Getting the right combination of references in this took a bit too… eventually I fell back again on Arc. It’s … actually the right tool for the job, no? Because I’ll have at least two references kicking around at times, in children (and sometimes parents) and in the stack.

Neat.

Also note: because we’re not reversing here, nodes at the same level will be returned in the opposite order they were seen on the input, you can add a .rev() at the end of the children.borrow().iter() line. But for these problems, it doesn’t matter.

Okay. So, what was the problem even?

Right, iterate through the tree and sum up the recursive side (including overlaps) of all directories that have a size of no more than 100,000.

fn part1(filename: &Path) -> String {
    let root = FileSystemThing::from(iter_lines(filename));

    let mut total_sizes = 0;
    for node in root.walk() {
        match node.borrow() {
            FileSystemThing::Directory { .. } => {
                let size = node.size();
                if size <= 100000 {
                    total_sizes += size;
                }
            }
            _ => {}
        }
    }

    total_sizes.to_string()
}

Not so bad.

One thing probably worth mentioning is that I implemented (and used here) an iter_lines method. It’s the same as from_lines, it just doesn’t collect, making it lazy for free. It doesn’t matter at all in this case, but would 1) save some memory by not loading an entire file into memory and 2) allow you to partially consume the input easily.

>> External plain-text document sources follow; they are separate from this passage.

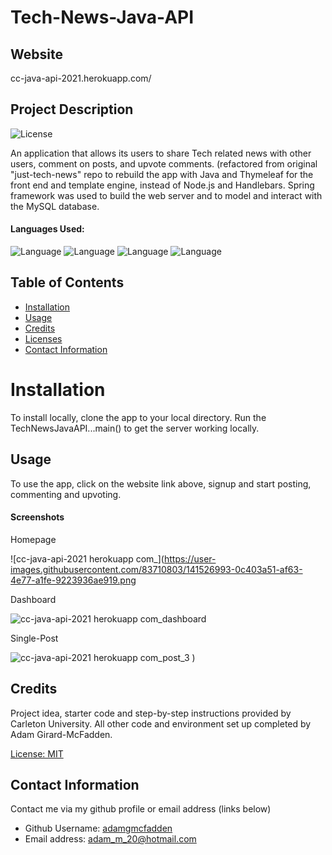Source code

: # Tech-News-Java-API

## Website

cc-java-api-2021.herokuapp.com/

## Project Description

![License](https://img.shields.io/badge/License-Apache_2.0-blue.svg "License Badge")

An application that allows its users to share Tech related news with other users, comment on posts, and upvote comments. (refactored from original "just-tech-news" repo to rebuild the app with Java and Thymeleaf for the front end and template engine, instead of Node.js and Handlebars. Spring framework was used to build the web server and to model and interact with the MySQL database. 

#### Languages Used: 

![Language](https://img.shields.io/badge/HTML-green.svg "Language Badge")
![Language](https://img.shields.io/badge/CSS-blue.svg "Language Badge")
![Language](https://img.shields.io/badge/Java-orange.svg "Language Badge")
![Language](https://img.shields.io/badge/JavaScript-red.svg "Language Badge")

## Table of Contents

- [Installation](#installation)
- [Usage](#usage)
- [Credits](#credits)
- [Licenses](#licenses)
- [Contact Information](#contact-information)

# Installation 

To install locally, clone the app to your local directory. Run the TechNewsJavaAPI...main() to get the server working locally. 

## Usage

To use the app, click on the website link above, signup and start posting, commenting and upvoting. 

#### Screenshots

Homepage

![cc-java-api-2021 herokuapp com_](https://user-images.githubusercontent.com/83710803/141526993-0c403a51-af63-4e77-a1fe-9223936ae919.png

Dashboard

![cc-java-api-2021 herokuapp com_dashboard](https://user-images.githubusercontent.com/83710803/141526999-f6891a40-a703-4efb-ac1c-94f6c5d75f43.png)

Single-Post

![cc-java-api-2021 herokuapp com_post_3](https://user-images.githubusercontent.com/83710803/141527009-5c7dc366-5a7d-4aea-8d5c-c5b66650987b.png)
)

## Credits

Project idea, starter code and step-by-step instructions provided by Carleton University. All other code and environment set up completed by Adam Girard-McFadden.

[License: MIT](https://choosealicense.com/licenses/mit/)

## Contact Information

Contact me via my github profile or email address (links below)

- Github Username: [adamgmcfadden](https://github.com/adamgmcfadden)
- Email address: adam_m_20@hotmail.com
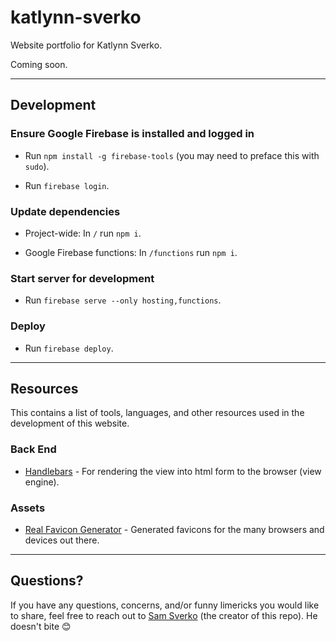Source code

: # katlynn-sverko

Website portfolio for Katlynn Sverko.

Coming soon.

---

## Development

### Ensure Google Firebase is installed and logged in

* Run `npm install -g firebase-tools` (you may need to preface this with `sudo`).

* Run `firebase login`.

### Update dependencies

* Project-wide: In `/` run `npm i`.

* Google Firebase functions: In `/functions` run `npm i`.

### Start server for development

* Run `firebase serve --only hosting,functions`.

### Deploy

* Run `firebase deploy`.

---

## Resources

This contains a list of tools, languages, and other resources used in the development of this website.

### Back End

* [Handlebars](https://handlebarsjs.com/) - For rendering the view into html form to the browser (view engine).

### Assets

* [Real Favicon Generator](https://realfavicongenerator.net/) - Generated favicons for the many browsers and devices out there.

---

## Questions?

If you have any questions, concerns, and/or funny limericks you would like to share, feel free to reach out to [Sam Sverko](https://github.com/SamSverko/ama/issues/new) (the creator of this repo). He doesn't bite 😊
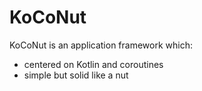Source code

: # KoCoNut

KoCoNut is an application framework which:

* centered on Kotlin and coroutines
* simple but solid like a nut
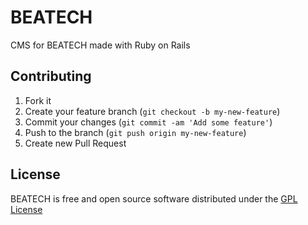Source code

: # BEATECH  
  
CMS for BEATECH made with Ruby on Rails  
  
## Contributing

1. Fork it  
2. Create your feature branch (`git checkout -b my-new-feature`)  
3. Commit your changes (`git commit -am 'Add some feature'`)  
4. Push to the branch (`git push origin my-new-feature`)  
5. Create new Pull Request  

## License

BEATECH is free and open source software distributed under the [GPL License](http://www.gnu.org/licenses/gpl.html)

I may go back and change previous days over to this model.

Part 2

Assume this virtual disk has total available space of 70,000,000. You need 30,000,000 free. Find the smallest directory (recursively) you can delete that would leave you with 30,000,000 free and return it’s size.

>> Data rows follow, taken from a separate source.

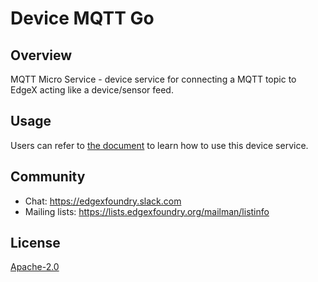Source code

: # Device MQTT Go
## Overview
MQTT Micro Service - device service for connecting a MQTT topic to EdgeX acting like a device/sensor feed.
## Usage
Users can refer to [the document](https://docs.edgexfoundry.org/Ch-ExamplesAddingMQTTDevice.html) to learn how to use this device service.

## Community
- Chat: https://edgexfoundry.slack.com
- Mailing lists: https://lists.edgexfoundry.org/mailman/listinfo

## License
[Apache-2.0](LICENSE)
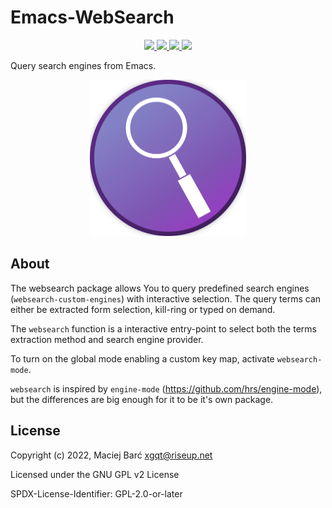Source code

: # Emacs-WebSearch

<p align="center">
    <a href="https://melpa.org/#/websearch">
        <img src="https://melpa.org/packages/websearch-badge.svg">
    </a>
    <a href="https://stable.melpa.org/#/websearch">
        <img src="https://stable.melpa.org/packages/websearch-badge.svg">
    </a>
    <a href="https://archive.softwareheritage.org/browse/origin/?origin_url=https://gitlab.com/xgqt/emacs-websearch">
        <img src="https://archive.softwareheritage.org/badge/origin/https://gitlab.com/xgqt/emacs-websearch/">
    </a>
    <a href="https://gitlab.com/xgqt/emacs-websearch/pipelines">
        <img src="https://gitlab.com/xgqt/emacs-websearch/badges/master/pipeline.svg">
    </a>
</p>

Query search engines from Emacs.

<p align="center">
    <img src="logo.png" width="250" height="250">
</p>


## About

The websearch package allows You to query predefined search engines
(`websearch-custom-engines`) with interactive selection.
The query terms can either be extracted form selection, kill-ring
or typed on demand.

The `websearch` function is a interactive entry-point to select both
the terms extraction method and search engine provider.

To turn on the global mode enabling a custom key map,
activate `websearch-mode`.

`websearch` is inspired by `engine-mode`
(https://github.com/hrs/engine-mode), but the differences are big enough
for it to be it's own package.


## License

Copyright (c) 2022, Maciej Barć <xgqt@riseup.net>

Licensed under the GNU GPL v2 License

SPDX-License-Identifier: GPL-2.0-or-later
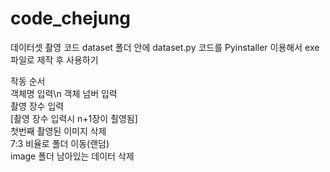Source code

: # code_chejung
데이터셋 촬영 코드
dataset 폴더 안에 dataset.py 코드를 Pyinstaller 이용해서 exe 파일로 제작 후 사용하기

작동 순서\
객체명 입력\n
객체 넘버 입력\
촬영 장수 입력\
[촬영 장수 입력시 n+1장이 쵤영됨]\
첫번째 촬영된 이미지 삭제\
7:3 비율로 폴더 이동(랜덤)\
image 폴더 남아있는 데이터 삭제

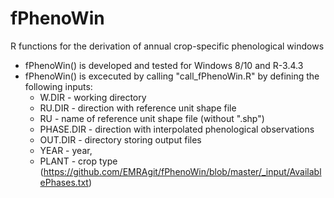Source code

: # fPhenoWin
R functions for the derivation of annual crop-specific phenological windows
* fPhenoWin() is developed and tested for Windows 8/10 and R-3.4.3
* fPhenoWin() is excecuted by calling "call_fPhenoWin.R" by defining the following inputs:
  * W.DIR - working directory
  * RU.DIR - direction with reference unit shape file
  * RU - name of reference unit shape file (without ".shp")
  * PHASE.DIR - direction with interpolated phenological observations
  * OUT.DIR - directory storing output files
  * YEAR - year,
  * PLANT - crop type (https://github.com/EMRAgit/fPhenoWin/blob/master/_input/AvailablePhases.txt)
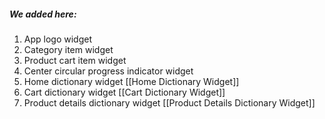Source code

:##### We added here:
1. App logo widget
2. Category item widget
3. Product cart item widget
4. Center circular progress indicator widget
5. Home dictionary widget [[Home Dictionary Widget]]
6. Cart dictionary widget [[Cart Dictionary Widget]]
7. Product details dictionary widget [[Product Details Dictionary Widget]]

I definitely made this more verbose than I needed to calculate this target. So it goes.

Essentially, I want to:

  • Calculate what the target_to_free size is
  • Initialize how much is freeable to usize::MAX (since we want a minimum)
  • Walk the file system
    • Skip files
    • For directories:
      • If it’s larger than target_to_free and smaller than freeable, update freeable
      • Otherwise, skip it
  • Return the final freeable value
fn part2(filename: &Path) -> String {
    let root = FileSystemThing::from(iter_lines(filename));

    let total_disk = 70000000;
    let needed = 30000000;
    let used = root.size();
    let available = total_disk - used;
    let target_to_free = needed - available;

    // We need the smallest directory at least larger than target_to_free
    let mut freeable = usize::MAX;

    for node in root.walk() {
        match node.borrow() {
            FileSystemThing::Directory { .. } => {
                let size = node.size();
                if size > target_to_free && size < freeable {
                    freeable = size;
                }
            }
            _ => {}
        }
    }

    freeable.to_string()
}

I do enjoy the programs where the final wrapper for part 2 is mostly done by properly engineering part 1. 😄

Performance

Fast:

./target/release/07-recursive-fileinator 1 data/07.txt

1453349
took 403.291µs
./target/release/07-recursive-fileinator 2 data/07.txt

2948823
took 421.666µs

Yeah… I don’t really need to optimize that from a speed perspective.

Like I said though, If you happen to be reading this and know of a more idiomatic / cleaner way to write the from code, I’d love to hear it.